Buy: Buying a development platform frees your resources to focus on core competencies and building valuable applications for your business instead of standing up another piece of infrastructure that needs to be maintained. Many open-source and commercial solutions on the market today are robust, reliable, and cost-effective for building and deploying Generative AI applications, including Scale Spellbook.

Data Engine

Description: A data engine helps teams to collect, curate, and annotate data, so their Generative AI models can produce high-quality outputs using this high-quality data. This typically includes human experts to validate the data and the tooling to help them do so efficiently and effectively.

Build: A substantial investment is required to build in-house tooling to fine-tune models and assemble and train a workforce of human experts to produce and rank data at a very high quality.

Building a data engine is only appropriate for extremely sensitive use cases with strict data privacy requirements.

Buy: To accelerate deployment time, most enterprises should consider buying to access state-of-the-art tooling immediately and leverage vetted human experts to improve their model performance.

There are also options to buy even for the most sensitive use cases, where the data remains within an organization.
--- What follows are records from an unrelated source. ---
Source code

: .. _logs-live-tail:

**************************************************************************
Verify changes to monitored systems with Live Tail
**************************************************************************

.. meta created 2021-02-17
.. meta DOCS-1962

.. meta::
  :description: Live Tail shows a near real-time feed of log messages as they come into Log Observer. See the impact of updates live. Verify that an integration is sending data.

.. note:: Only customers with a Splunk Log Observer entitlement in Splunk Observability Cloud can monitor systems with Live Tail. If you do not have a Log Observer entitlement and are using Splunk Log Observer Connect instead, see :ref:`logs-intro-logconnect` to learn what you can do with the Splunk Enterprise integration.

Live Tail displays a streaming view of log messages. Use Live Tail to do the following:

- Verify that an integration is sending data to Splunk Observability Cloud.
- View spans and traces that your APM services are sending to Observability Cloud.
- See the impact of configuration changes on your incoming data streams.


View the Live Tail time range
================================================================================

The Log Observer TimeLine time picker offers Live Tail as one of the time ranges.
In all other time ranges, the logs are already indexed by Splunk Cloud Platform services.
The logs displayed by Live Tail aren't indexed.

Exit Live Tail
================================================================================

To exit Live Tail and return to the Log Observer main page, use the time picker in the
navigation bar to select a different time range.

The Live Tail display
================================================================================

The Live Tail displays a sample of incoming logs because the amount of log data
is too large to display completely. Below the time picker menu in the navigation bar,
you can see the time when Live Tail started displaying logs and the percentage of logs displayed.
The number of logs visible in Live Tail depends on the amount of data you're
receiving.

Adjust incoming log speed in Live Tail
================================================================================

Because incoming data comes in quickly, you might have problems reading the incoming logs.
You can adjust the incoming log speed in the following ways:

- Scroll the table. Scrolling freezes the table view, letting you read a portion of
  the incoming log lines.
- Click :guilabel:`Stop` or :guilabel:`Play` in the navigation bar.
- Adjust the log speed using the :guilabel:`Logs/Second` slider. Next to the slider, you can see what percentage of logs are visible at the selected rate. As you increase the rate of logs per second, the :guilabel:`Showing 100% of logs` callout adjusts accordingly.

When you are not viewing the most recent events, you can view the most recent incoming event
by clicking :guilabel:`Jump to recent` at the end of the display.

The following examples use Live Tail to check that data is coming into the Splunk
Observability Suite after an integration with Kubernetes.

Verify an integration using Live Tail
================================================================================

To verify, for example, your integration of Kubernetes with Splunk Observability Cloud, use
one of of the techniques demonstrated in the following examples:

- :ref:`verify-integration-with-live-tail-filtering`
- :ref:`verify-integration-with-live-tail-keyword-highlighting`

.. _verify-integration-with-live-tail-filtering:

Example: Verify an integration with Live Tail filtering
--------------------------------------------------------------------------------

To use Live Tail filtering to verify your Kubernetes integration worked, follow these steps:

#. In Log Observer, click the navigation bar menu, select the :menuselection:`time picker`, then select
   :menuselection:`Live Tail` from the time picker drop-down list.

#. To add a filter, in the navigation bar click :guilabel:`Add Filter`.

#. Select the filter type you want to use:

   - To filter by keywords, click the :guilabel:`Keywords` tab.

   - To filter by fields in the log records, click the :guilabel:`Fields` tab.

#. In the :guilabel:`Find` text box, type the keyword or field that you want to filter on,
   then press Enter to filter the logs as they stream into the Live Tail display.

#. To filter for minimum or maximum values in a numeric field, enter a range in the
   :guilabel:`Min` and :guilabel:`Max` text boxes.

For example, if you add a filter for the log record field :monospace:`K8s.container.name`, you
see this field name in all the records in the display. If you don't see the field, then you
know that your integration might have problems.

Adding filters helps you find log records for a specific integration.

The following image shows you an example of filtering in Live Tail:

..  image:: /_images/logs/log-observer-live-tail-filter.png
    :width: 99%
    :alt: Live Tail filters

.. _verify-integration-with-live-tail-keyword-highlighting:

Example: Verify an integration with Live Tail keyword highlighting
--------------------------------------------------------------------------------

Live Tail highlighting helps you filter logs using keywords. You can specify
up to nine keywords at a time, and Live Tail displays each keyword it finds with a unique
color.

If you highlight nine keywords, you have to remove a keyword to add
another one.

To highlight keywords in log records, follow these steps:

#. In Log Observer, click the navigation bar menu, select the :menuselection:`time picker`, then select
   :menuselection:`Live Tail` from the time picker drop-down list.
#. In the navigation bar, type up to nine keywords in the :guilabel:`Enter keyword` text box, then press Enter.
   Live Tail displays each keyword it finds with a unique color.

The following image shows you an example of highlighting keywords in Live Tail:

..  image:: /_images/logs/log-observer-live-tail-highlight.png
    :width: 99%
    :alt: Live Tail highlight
External partners can be given access to VPCs with the appropriate role-based access controls to perform the annotation, customization, and fine-tuning work needed to improve model performance.

Base Foundation Models

Description: At the core of any Generative AI application is one or more "base" models such as OpenAI's GPT-4, Anthropic's Claude, Cohere's Command model, or open-source models like T5-FLAN, StableLM, or BLOOM.

Build: Companies may choose to train their own base model (for example, BloombergGPT) when the performance of existing models - even with fine-tuning - is insufficient to meet their needs.

Buy: Commercial providers like OpenAI, Anthropic, and Cohere provide API access to their pre-trained models, typically charging based on usage.

There are tradeoffs to both commercial and open-source models, so it is essential to carefully consider your use case and the models available before investing. For example, some commercial models, such as GPT-4, do not offer fine-tuning. In contrast, open-source models provide this capability and more flexibility but also require the company to host the model themselves.